- Weems Location in Virginia Weems Location in the United States
- Coordinates: 37°39′17″N 76°26′38″W﻿ / ﻿37.65472°N 76.44389°W
- Country: United States
- State: Virginia
- County: Lancaster

Area
- • Total: 0.80 sq mi (2.06 km^{2})
- • Land: 0.54 sq mi (1.40 km^{2})
- • Water: 0.26 sq mi (0.67 km^{2})
- Elevation: 19 ft (5.8 m)
- Time zone: UTC−5 (Eastern (EST))
- • Summer (DST): UTC−4 (EDT)
- ZIP code: 22576
- Area code: 804
- FIPS code: 51-83888
- GNIS feature ID: 1496383

= Weems, Virginia =

Unincorporated community in Virginia, United States

Founded in 1886, Weems is an unincorporated community and census-designated place (CDP) in Lancaster County in the U. S. state of Virginia. It was first drawn as a CDP prior to the 2020 census. As of the 2020 census, Weems had a population of 184.

Christ Church, physically located in Weems, was designated a National Historic Landmark in 1961. Corotoman was listed on the National Register of Historic Places in 1970.

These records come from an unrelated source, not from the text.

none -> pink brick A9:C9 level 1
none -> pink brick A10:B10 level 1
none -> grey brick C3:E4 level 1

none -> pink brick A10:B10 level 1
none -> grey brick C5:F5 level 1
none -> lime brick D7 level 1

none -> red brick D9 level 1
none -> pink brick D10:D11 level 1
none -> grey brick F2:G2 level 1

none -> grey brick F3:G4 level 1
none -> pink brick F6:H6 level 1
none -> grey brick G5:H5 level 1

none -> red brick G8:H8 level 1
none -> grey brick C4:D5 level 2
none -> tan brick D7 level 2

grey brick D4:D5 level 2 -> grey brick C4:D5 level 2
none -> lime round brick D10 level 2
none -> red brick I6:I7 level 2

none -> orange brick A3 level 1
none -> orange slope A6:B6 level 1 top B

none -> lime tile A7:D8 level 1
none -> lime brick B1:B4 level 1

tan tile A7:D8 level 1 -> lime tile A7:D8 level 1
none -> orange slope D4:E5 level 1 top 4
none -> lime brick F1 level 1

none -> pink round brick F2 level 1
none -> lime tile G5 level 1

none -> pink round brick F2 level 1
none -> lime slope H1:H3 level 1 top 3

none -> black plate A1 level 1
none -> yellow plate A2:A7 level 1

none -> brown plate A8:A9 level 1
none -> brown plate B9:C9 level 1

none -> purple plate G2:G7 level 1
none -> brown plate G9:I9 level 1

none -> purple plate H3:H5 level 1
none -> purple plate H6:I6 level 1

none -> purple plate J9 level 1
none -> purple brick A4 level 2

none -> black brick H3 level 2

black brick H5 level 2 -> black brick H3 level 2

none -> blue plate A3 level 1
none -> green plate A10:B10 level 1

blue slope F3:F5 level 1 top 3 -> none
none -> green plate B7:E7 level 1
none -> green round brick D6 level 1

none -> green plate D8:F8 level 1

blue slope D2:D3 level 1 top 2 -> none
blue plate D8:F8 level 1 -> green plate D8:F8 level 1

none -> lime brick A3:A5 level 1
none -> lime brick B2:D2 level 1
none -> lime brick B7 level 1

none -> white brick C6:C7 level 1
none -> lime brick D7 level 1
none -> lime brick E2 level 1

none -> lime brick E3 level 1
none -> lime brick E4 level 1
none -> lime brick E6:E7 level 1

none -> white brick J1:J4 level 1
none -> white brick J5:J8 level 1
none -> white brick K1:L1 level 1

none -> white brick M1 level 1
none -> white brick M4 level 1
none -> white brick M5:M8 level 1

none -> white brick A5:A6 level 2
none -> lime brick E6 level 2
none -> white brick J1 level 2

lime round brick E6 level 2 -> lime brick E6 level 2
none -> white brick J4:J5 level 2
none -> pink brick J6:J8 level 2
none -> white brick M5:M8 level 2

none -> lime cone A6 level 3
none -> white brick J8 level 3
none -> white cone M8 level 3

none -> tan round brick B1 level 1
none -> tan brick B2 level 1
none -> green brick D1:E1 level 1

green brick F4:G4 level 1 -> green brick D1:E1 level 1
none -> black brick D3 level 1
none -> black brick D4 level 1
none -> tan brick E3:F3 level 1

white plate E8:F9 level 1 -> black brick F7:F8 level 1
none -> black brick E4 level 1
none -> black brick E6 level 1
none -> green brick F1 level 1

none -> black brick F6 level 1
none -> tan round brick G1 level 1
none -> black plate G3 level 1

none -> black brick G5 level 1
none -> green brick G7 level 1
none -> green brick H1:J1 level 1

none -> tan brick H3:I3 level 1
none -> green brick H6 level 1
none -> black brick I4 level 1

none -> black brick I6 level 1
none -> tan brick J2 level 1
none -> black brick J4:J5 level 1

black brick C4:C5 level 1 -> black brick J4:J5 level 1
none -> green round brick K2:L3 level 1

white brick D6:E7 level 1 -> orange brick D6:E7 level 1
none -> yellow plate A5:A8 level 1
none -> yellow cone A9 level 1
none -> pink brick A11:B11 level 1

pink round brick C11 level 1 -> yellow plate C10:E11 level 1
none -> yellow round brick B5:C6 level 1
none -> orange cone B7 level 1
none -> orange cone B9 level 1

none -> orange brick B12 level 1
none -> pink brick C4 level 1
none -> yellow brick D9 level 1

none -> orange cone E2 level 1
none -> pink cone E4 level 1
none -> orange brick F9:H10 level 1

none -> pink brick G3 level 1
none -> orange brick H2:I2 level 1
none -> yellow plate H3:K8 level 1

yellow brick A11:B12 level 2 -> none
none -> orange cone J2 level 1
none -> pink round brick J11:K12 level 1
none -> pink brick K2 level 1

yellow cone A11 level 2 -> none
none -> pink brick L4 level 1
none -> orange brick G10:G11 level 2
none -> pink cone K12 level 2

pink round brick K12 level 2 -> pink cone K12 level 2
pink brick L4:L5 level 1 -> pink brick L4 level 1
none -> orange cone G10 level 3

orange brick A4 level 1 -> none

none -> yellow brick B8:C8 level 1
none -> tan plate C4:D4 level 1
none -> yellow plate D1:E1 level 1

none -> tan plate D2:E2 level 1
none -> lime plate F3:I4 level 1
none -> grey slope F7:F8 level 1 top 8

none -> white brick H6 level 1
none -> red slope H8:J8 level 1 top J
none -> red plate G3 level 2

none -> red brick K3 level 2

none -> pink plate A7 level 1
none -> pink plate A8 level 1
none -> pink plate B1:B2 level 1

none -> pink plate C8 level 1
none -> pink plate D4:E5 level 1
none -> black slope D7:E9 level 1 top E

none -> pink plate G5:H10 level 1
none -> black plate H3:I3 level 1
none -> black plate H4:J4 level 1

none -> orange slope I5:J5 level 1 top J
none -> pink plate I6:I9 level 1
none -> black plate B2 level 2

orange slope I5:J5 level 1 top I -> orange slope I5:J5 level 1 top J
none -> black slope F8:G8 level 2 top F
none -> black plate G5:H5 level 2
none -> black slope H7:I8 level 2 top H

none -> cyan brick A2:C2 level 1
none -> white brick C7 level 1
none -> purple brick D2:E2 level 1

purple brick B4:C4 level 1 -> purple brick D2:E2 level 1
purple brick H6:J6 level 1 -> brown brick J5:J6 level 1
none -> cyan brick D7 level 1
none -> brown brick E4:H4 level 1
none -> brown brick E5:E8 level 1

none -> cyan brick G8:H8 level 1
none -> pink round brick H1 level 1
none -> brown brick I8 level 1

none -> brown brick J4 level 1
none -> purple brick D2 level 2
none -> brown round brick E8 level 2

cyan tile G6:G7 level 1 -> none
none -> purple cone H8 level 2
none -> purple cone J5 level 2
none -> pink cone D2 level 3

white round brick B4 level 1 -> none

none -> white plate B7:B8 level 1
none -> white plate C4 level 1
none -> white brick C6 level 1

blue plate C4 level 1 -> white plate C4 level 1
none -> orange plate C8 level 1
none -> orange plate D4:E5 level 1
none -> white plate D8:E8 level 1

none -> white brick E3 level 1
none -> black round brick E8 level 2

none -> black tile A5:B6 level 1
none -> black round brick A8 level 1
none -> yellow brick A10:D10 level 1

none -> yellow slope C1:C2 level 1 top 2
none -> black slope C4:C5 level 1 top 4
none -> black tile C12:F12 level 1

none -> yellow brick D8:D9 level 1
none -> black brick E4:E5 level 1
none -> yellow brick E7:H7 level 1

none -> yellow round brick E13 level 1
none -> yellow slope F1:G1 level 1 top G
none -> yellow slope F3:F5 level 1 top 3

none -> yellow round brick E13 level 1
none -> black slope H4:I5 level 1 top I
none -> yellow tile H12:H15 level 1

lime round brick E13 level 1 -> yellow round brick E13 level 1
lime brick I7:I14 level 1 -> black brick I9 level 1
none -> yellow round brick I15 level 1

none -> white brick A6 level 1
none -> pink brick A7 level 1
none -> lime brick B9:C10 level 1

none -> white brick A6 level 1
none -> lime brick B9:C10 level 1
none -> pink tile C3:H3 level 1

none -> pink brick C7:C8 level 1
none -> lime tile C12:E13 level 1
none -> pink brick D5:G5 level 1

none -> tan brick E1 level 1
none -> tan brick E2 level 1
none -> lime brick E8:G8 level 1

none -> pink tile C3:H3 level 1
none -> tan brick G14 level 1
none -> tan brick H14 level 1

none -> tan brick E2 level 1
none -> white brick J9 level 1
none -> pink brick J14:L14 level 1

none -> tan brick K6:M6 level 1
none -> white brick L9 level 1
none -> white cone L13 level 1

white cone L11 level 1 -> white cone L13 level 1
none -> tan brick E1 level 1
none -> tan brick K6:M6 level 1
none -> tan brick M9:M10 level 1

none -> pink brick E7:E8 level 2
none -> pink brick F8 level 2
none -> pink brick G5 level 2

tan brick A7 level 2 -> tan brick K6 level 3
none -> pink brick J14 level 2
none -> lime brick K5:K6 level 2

The community is in southern Lancaster County, at the end of Virginia State Route 222 (Weems Road) on the north bank of the tidal Rappahannock River, where it is joined by Carter Creek. Via VA 222 it is 6 mi southwest of Kilmarnock, the largest town in the county. Aside from its historical significance as described above, Weems is a small, mostly residential community, but does operate waterside businesses and is a popular seaman's spot for berthing or entering the Chesapeake Bay. Its majority of residents are middle aged to retirement age (45–80).
==Demographics==
Weems first appeared as a census designated place in the 2020 U.S. census.